Four journalists, including veteran Daily Mail foreign correspondent and Press Gazette Hall of Fame member Ann Leslie, are included in the Queen’s New Year Honours list.
Leslie, who has reported from more than 70 countries, was awarded the DME, the highest award for women. She said: ‘I’m shocked and astonished, but very pleased. There have been some very good women journalists but not many of them have got gongs.’Leslie said she regarded the fall of the Berlin Wall and the freeing of Nelson Mandela as the two biggest and most memorable stories she has covered.

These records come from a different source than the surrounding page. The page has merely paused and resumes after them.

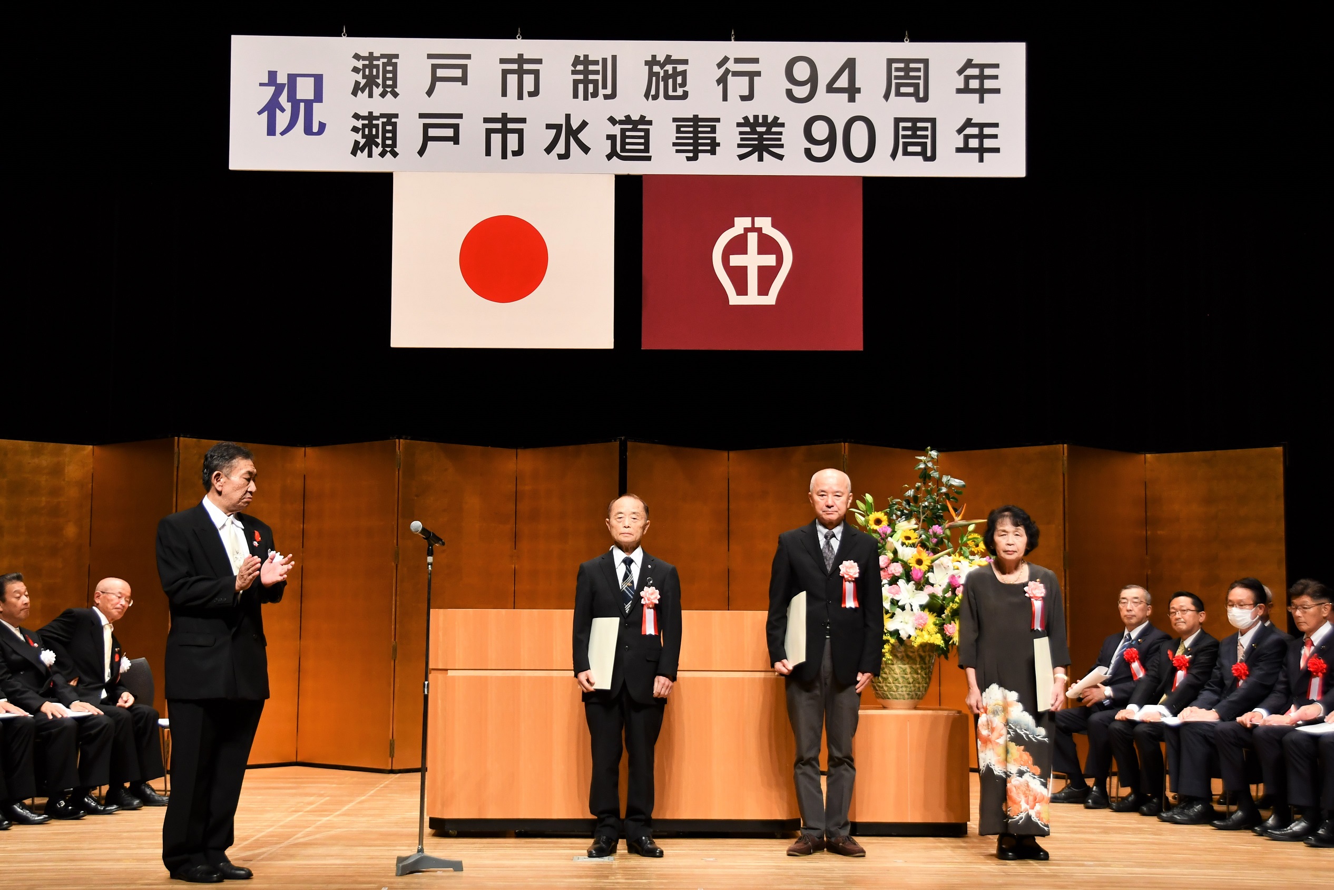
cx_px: 667
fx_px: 1779
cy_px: 445
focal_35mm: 48
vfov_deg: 28.1
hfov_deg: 41.1
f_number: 4.2
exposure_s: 1/200
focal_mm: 32
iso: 800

Leslie, who began her career at the Daily Express’s Manchester office in 1962, said of her early days: ‘The opening remark of my news editor was: ‘You’re keeping a good man out of a job’. It toughens you up – after my experiences in the provincial office of a national newspaper, the checkpoints and war zones were a doddle.’Ramniklal Solanki, founder of the Asian Media and Marketing Group and publisher of Asian Trader among other titles, was awarded the CBE for his contribution to race relations and publishing. He received the OBE in 1998. Solanki, 75, is still editor-in-chief of the group and oversees its titles in the UK, India and the US.
Solanki, who came to Britain in 1964 and set up Europe’s first Gujarati newspaper in 1968, said: ‘This is not just for me but for members of my family and members of my staff. What they have done has been recognised.’An MBE for services to journalism was given to Peter Beal who served as chief northern correspondent at the Press Association for nearly 20 years and northern editor for the last five He reported on almost every major story in the north including the Hillsborough disaster and the trials of Harold Shipman and James Bulger’s killers but remembers most vividly the trial of Cheshire nanny Louise Woodward in America. Beal, 58, started his career on the now defunct Skyrack Express in Leeds before moving to PA.
After retiring last year, he raised £7,000 for the Motor Neurone Disease Association by walking from Land’s End to John O’Groats. He said: ‘The honour is probably my proudest achievement. It’s up there with anything else I’ve done.’Hugh Johnson, former travel editor and wine critic at the Sunday Times, has been awarded an OBE for services to wine making and horticulture.
A prolific author on gardening and wine, Johnson began his career with the Condé Nast group then became editor of Wine and Food magazine and moved on to the Sunday Times.